» DESCRIPTION OF THE TASK
Write out exactly the lines of the entries below from the one holding "M 1782,30 L 1807,249" to the one holding "M 396,454 L", inclusive, and leave out all other lines.

*** Opening of SOURCE INFORMATION ***

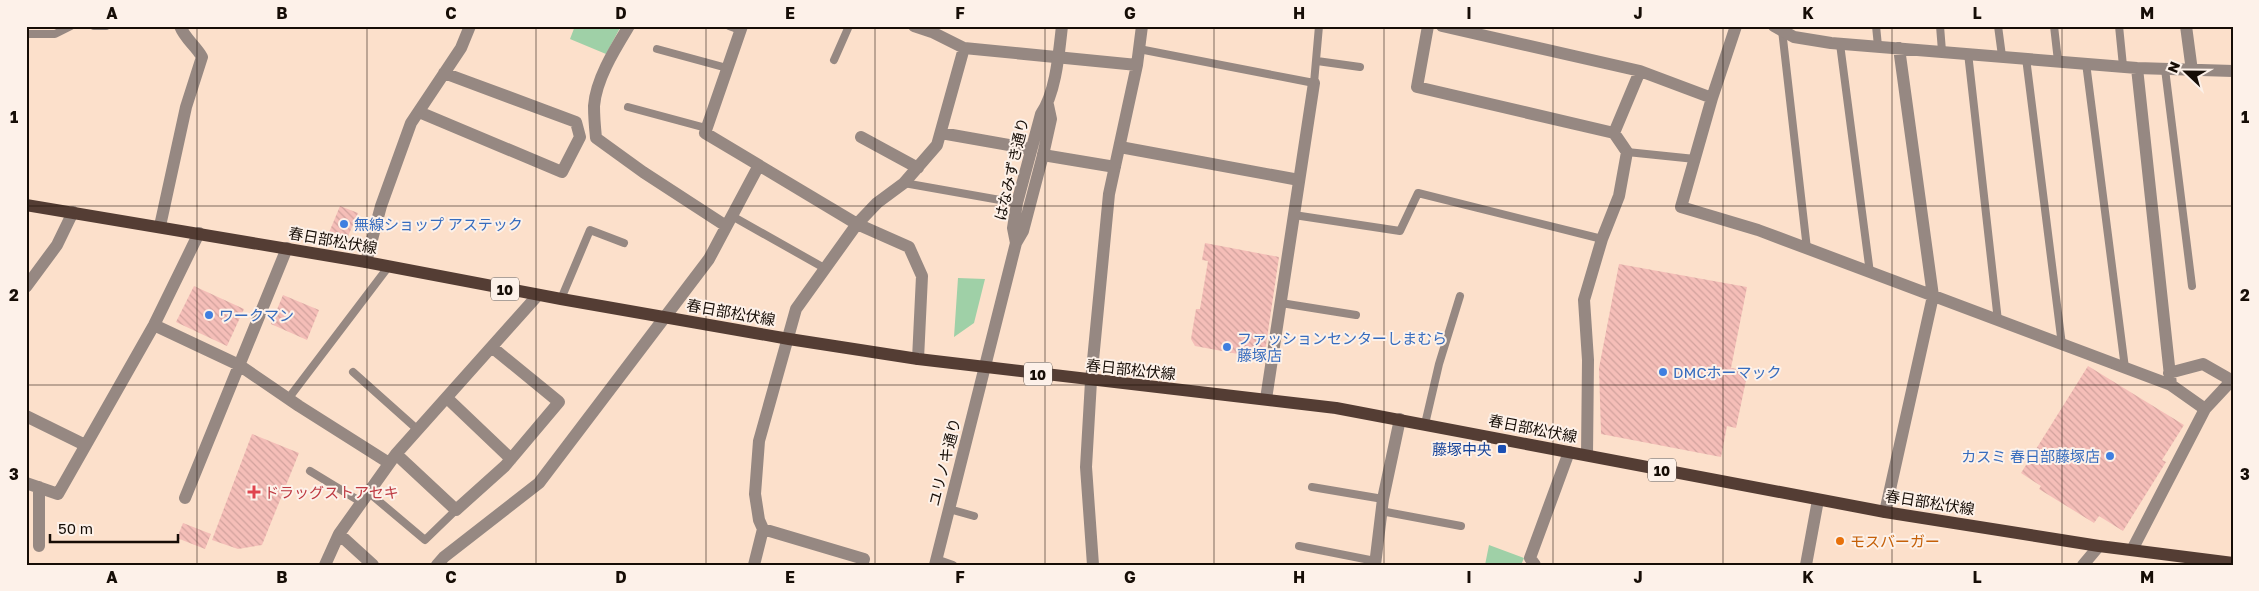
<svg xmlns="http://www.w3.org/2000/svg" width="2259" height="591" viewBox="0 0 2259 591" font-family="'Golos Text','Noto Sans JP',sans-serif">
	<defs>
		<pattern id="building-back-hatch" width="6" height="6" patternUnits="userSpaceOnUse" patternTransform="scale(1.25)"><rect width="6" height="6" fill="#f5beb8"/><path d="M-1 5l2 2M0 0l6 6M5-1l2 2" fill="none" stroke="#d1a29d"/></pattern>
	</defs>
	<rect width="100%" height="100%" fill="#fce0cb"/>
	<!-- green -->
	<path fill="#9fd0a7" d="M 575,26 L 621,26 L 606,54 L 570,39 Z
		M 958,278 L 985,279 L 974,323 L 954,337 Z
		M 1489,545 L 1524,558 L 1521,565 L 1485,565 Z"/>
	<!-- building -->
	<path fill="url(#building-back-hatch)" d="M 340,206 L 358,213 L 346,241 L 328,235 Z
		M 1205,243 L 1279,257 L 1265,352 L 1244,348 L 1238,354 L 1195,346 L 1191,339 L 1196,309 L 1200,309 L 1208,261 L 1202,260 Z
		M 1619,264 L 1747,287 L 1731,368 L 1748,371 L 1736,428 L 1727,426 L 1721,457 L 1601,434 L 1599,368 Z
		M 194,286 L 244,309 L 227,346 L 176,322 Z
		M 283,295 L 319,310 L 307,340 L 271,324 Z
		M 2088,366 L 2184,425 L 2162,460 L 2166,462 L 2123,531 L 2099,516 L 2094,523 L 2039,489 L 2041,486 L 2021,473 Z
		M 252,434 L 299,453 L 262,545 L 238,549 L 212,540 Z
		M 183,523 L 211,534 L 205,549 L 177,538 Z"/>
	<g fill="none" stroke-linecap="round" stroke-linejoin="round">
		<!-- service -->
		<path stroke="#968882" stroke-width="8" d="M 94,26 L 106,26
			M 729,26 L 740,30
			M 1876,26 L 1878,46
			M 1940,26 L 1942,51
			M 1998,26 L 2002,56
			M 2054,26 L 2058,61
			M 2119,26 L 2123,66
			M 1782,30 L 1807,249
			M 26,34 L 55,34 L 71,26
			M 1840,44 L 1870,273
			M 657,49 L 727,68
			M 1139,49 L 1314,83 L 1319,26
			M 1968,53 L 1998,321
			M 2026,58 L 2062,345
			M 834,60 L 849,26
			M 1317,61 L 1360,67
			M 2086,63 L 2125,368
			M 2165,69 L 2192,286
			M 628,107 L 706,128
			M 1627,152 L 1695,159
			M 904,183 L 1017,203
			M 1294,215 L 1400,231 L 1418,193 L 1602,239
			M 732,216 L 826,269
			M 561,299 L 590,230 L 624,243
			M 1281,303 L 1356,315
			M 353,372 L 418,430
			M 288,399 L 389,266
			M 1425,424 L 1439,364 L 1460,296
			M 310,471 L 361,502
			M 1312,487 L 1383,499
			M 368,492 L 425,540 L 456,510
			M 949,509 L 974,516
			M 1381,511 L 1461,526
			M 1299,546 L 1375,561
			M 936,559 L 953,565"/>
		<!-- minor -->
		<path stroke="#968882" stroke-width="12" d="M 629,26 C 615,49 596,79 594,106 C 594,117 595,128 596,138 L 643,172 L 726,226
			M 742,26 L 705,133 L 857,224 L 909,247 L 922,276 L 918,359
			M 914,26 L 932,32
			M 933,26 L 932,32 L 964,48 L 1137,65
			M 1428,26 L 1417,87 L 1614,133
			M 1442,26 L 1640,71 L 1712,98
			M 1736,26 L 1712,98 L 1681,207 L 1758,230 L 2171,385 L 2205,409
			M 1774,26 L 1794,37 L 1831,43 L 2137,68 L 2233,71
			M 2186,26 L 2192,71
			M 2137,68 L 2171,385
			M 419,112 L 562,172 L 580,137 L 576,122 L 444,73
			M 941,133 L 1031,149
			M 861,137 L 918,168
			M 1120,147 L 1299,180
			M 1043,155 L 1115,167
			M 160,226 L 186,107 L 202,57 C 196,46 185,39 180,26
			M 366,262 L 381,206 L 411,123 L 461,48 L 470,26
			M 26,287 L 57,245 L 73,212
			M 154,325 L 239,365 L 299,406 L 389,463
			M 2169,373 L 2203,364 L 2231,380
			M 447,398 L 511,459
			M 1266,399 L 1314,83
			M 26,416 L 85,445
			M 396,454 L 456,510 L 505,466 L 559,402 L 493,348
			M 1587,455 L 1588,360 L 1584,300 L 1602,239 L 1619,196 L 1627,152 L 1614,133 L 1640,71
			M 26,483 L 58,494 L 154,325 L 199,233
			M 39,487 L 39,546
			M 185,498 L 287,248
			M 1885,512 L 1933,296 L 1899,48
			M 763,529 L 864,559 L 862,565
			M 339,534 L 396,454 L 538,295
			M 2132,550 L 2205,409 L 2233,379
			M 325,565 L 339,534 L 373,565
			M 437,565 L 444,557 L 539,483 L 709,259 L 758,167
			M 754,565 L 763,529 L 759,520 L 755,494 L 759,441 L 796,309 L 857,224 L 877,203 L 904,183 L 937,145 L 964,48
			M 1093,565 L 1086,467 L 1091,381 L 1109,194 L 1137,65 L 1142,26
			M 1375,565 L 1383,499 L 1400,419
			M 1535,565 L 1530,558 L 1569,452
			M 1806,565 L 1818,500
			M 2083,565 L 2099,546"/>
		<!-- tertiary -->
		<path stroke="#968882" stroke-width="12" d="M 1016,243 L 1013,228 L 1017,203 L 1041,114 C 1056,93 1059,52 1062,26
			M 935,565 L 1016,243 L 1023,231 L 1043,155 L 1051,119 L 1048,105"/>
		<!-- primary -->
		<path stroke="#543d34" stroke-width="12" d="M 26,205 L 366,262 L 561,299 L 789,339 L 918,359 L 1336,408 L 1885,512 L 2099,546 L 2233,563"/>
	</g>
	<!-- grid -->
	<path fill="none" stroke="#160d06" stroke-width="1" stroke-opacity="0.55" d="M 197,26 L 197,565M 367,26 L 367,565M 536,26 L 536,565M 706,26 L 706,565M 875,26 L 875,565M 1045,26 L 1045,565M 1214,26 L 1214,565M 1384,26 L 1384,565M 1553,26 L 1553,565M 1723,26 L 1723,565M 1892,26 L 1892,565M 2062,26 L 2062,565M 26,206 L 2233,206M 26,385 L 2233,385"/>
	<!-- markers -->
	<g fill="#3f7fe0" stroke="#fdf1e9" stroke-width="2">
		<circle cx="344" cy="224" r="5"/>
		<circle cx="209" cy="315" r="5"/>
		<circle cx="1227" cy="347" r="5"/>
		<circle cx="1663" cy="372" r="5"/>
		<circle cx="2110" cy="456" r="5"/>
	</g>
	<rect fill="#1a4fb4" stroke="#fdf1e9" stroke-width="2" x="1497" y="444" width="10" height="10" rx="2.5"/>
	<path fill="#e0444e" stroke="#fdf1e9" stroke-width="2" d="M251.5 484.5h5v5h5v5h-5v5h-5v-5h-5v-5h5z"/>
	<circle fill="#e8710a" stroke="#fdf1e9" stroke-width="2" cx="1840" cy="541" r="5"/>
	<g text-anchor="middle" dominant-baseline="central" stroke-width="4" stroke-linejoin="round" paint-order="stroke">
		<!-- shield labels -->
		<g fill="#fdf1e9" stroke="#5b514a" stroke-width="1">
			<rect x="491" y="277.5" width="28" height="23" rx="4"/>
			<rect x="1024" y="362.5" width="28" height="23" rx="4"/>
			<rect x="1648" y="458.5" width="28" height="23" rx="4"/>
		</g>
		<g font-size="14" font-weight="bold" fill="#160d06">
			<text x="505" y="289">10</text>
			<text x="1038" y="374">10</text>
			<text x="1662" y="470">10</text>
		</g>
		<!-- street labels -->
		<g font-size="15" fill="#160d06" stroke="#fdf1e9">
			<text transform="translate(1011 169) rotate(-77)">はなみずき通り</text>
			<text transform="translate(333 240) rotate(10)">春日部松伏線</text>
			<text transform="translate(731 312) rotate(10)">春日部松伏線</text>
			<text transform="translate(1131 369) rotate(6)">春日部松伏線</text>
			<text transform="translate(1533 428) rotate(11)">春日部松伏線</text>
			<text transform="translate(944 462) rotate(-76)">ユリノキ通り</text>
			<text transform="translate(1930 502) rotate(9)">春日部松伏線</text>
		</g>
		<!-- shop labels -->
		<g font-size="15" fill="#366cbe" stroke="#fdf1e9" text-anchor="start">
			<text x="354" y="224">無線ショップ アステック</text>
			<text x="219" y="315">ワークマン</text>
			<text x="1237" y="338">ファッションセンターしまむら<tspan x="1237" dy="17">藤塚店</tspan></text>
			<text x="1673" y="372">DMCホーマック</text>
			<text x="2100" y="456" text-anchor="end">カスミ 春日部藤塚店</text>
		</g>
		<!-- transit labels -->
		<g font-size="15" fill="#164399" stroke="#fdf1e9" text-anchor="end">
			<text x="1492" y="449">藤塚中央</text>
		</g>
		<!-- health labels -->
		<g font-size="15" fill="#be3a42" stroke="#fdf1e9" text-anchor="start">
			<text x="264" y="492">ドラッグストアセキ</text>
		</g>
		<!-- food labels -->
		<g font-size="15" fill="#c56008" stroke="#fdf1e9" text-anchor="start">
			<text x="1850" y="541">モスバーガー</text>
		</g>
	</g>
	<!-- border -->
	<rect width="2259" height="591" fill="none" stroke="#fdf1e9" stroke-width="55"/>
	<!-- north arrow -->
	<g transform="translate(2186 72) rotate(292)" stroke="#fdf1e9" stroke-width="4" paint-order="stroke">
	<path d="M0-4L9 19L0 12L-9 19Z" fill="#160d06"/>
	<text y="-8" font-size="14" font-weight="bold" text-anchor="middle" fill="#160d06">N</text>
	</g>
	<!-- scale -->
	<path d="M50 534v8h128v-8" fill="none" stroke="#160d06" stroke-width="2.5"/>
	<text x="58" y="534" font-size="15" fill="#160d06" stroke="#fdf1e9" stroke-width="4" paint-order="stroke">50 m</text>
	<rect x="28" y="28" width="2204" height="536" fill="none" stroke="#160d06" stroke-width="2"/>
	<g font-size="16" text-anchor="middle" font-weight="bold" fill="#160d06">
		<text x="112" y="19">A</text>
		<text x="282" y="19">B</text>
		<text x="451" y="19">C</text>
		<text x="621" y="19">D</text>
		<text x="790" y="19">E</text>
		<text x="960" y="19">F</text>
		<text x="1130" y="19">G</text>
		<text x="1299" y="19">H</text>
		<text x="1469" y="19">I</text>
		<text x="1638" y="19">J</text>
		<text x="1808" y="19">K</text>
		<text x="1977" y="19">L</text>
		<text x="2147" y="19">M</text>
		<text x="14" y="123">1</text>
		<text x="2245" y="123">1</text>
		<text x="14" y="301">2</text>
		<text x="2245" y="301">2</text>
		<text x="14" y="480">3</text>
		<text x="2245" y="480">3</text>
		<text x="112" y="583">A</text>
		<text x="282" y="583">B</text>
		<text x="451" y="583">C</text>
		<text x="621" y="583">D</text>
		<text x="790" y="583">E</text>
		<text x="960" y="583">F</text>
		<text x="1130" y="583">G</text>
		<text x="1299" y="583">H</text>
		<text x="1469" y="583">I</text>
		<text x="1638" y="583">J</text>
		<text x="1808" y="583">K</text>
		<text x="1977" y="583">L</text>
		<text x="2147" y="583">M</text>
	</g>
</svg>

*** Close of SOURCE INFORMATION ***

» EXERCISE RESPONSE
			M 1782,30 L 1807,249
			M 26,34 L 55,34 L 71,26
			M 1840,44 L 1870,273
			M 657,49 L 727,68
			M 1139,49 L 1314,83 L 1319,26
			M 1968,53 L 1998,321
			M 2026,58 L 2062,345
			M 834,60 L 849,26
			M 1317,61 L 1360,67
			M 2086,63 L 2125,368
			M 2165,69 L 2192,286
			M 628,107 L 706,128
			M 1627,152 L 1695,159
			M 904,183 L 1017,203
			M 1294,215 L 1400,231 L 1418,193 L 1602,239
			M 732,216 L 826,269
			M 561,299 L 590,230 L 624,243
			M 1281,303 L 1356,315
			M 353,372 L 418,430
			M 288,399 L 389,266
			M 1425,424 L 1439,364 L 1460,296
			M 310,471 L 361,502
			M 1312,487 L 1383,499
			M 368,492 L 425,540 L 456,510
			M 949,509 L 974,516
			M 1381,511 L 1461,526
			M 1299,546 L 1375,561
			M 936,559 L 953,565"/>
		<!-- minor -->
		<path stroke="#968882" stroke-width="12" d="M 629,26 C 615,49 596,79 594,106 C 594,117 595,128 596,138 L 643,172 L 726,226
			M 742,26 L 705,133 L 857,224 L 909,247 L 922,276 L 918,359
			M 914,26 L 932,32
			M 933,26 L 932,32 L 964,48 L 1137,65
			M 1428,26 L 1417,87 L 1614,133
			M 1442,26 L 1640,71 L 1712,98
			M 1736,26 L 1712,98 L 1681,207 L 1758,230 L 2171,385 L 2205,409
			M 1774,26 L 1794,37 L 1831,43 L 2137,68 L 2233,71
			M 2186,26 L 2192,71
			M 2137,68 L 2171,385
			M 419,112 L 562,172 L 580,137 L 576,122 L 444,73
			M 941,133 L 1031,149
			M 861,137 L 918,168
			M 1120,147 L 1299,180
			M 1043,155 L 1115,167
			M 160,226 L 186,107 L 202,57 C 196,46 185,39 180,26
			M 366,262 L 381,206 L 411,123 L 461,48 L 470,26
			M 26,287 L 57,245 L 73,212
			M 154,325 L 239,365 L 299,406 L 389,463
			M 2169,373 L 2203,364 L 2231,380
			M 447,398 L 511,459
			M 1266,399 L 1314,83
			M 26,416 L 85,445
			M 396,454 L 456,510 L 505,466 L 559,402 L 493,348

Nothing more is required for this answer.